You see kicking another child in grade school now gets you "quiet time" where you sit and reflect on the gravity of the indiscretion you have just performed. When I was a kid (I'm 47 years old, I've earned the right to say that), if you kicked another kid, it usually meant some sort of public humiliation bestowed upon you by the teacher. Be it standing in the corner, writing "I will not kick Jonnie again" a million times, or you got the dreaded paddle, yardstick, pointer, geography book spanking.
Grabbing a teacher's tit, on the other hand, was an immediate trip to the principal's office which was then followed by a phone call to your parents and another short walk to see the priest on duty that day.

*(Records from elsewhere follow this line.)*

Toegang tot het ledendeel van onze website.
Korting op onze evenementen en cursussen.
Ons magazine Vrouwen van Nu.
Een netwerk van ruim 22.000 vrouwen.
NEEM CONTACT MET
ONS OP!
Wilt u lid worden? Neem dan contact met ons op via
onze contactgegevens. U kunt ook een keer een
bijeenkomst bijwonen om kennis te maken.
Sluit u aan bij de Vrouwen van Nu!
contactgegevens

The priest's punishment was usually the same as the fore-mentioned kicking of little Jahnnie except that the priest would then give you a one hour sermon on how many sins I committed by touching a woman's private part. By the time you got out of there your ass hurt and you were scared to death because you didn't know how you were going to go take a piss without touching your own private parts (or mister happy as I liked to call it).
If you thought it was all over you were sadly mistaken. The worst was yet to come because of the dreaded phone call home. The kicking was usually provoked so you could talk your way out of that one with minimal damage. The grabbing of the teachers tit, however, was totally on my own, you see I had a crush on this particular teacher and I used to dream about her being my first fuck, so there was no talking my way out of it. I was grounded for a month, no T. V. for two weeks, no allowance for two months, and no time-off for good behavior. I might as well have gotten the death penalty. Oh, did I mention the ass-whipping that my Dad bestowed upon me?
Today, for grabbing a teachers hooters, you would get an immediate suspension pending an expulsion hearing. You will be required to go to a counselor to straighten out your twisted-up, sicko mind, and you will be branded a sex offender for the rest of your life. What are we trying to teach our kids? That violence is bad but sex is the end-all. Something as natural (although I do like un-natural sex) and pleasurable as sex is. If God wanted us to have sex only to procreate, He would not have made it feel sooooooooo fucking good. He would have made it as painful as childbirth. Something I have eye-witnessed twice and although I never felt the pain I can assure you I would never, ever voluntarily submit to that obvious mortifying agony. Nooooooo, God, in His infinite wisdom, made the outcome of sex the most pleasurable feeling you can even imagine. It is the nearest thing to perfection I can think of. The orgasm!!! Why, oh, why would God finally make something perfect and then tell us that the only time you can achieve this feeling of euphoria is when you want to have children?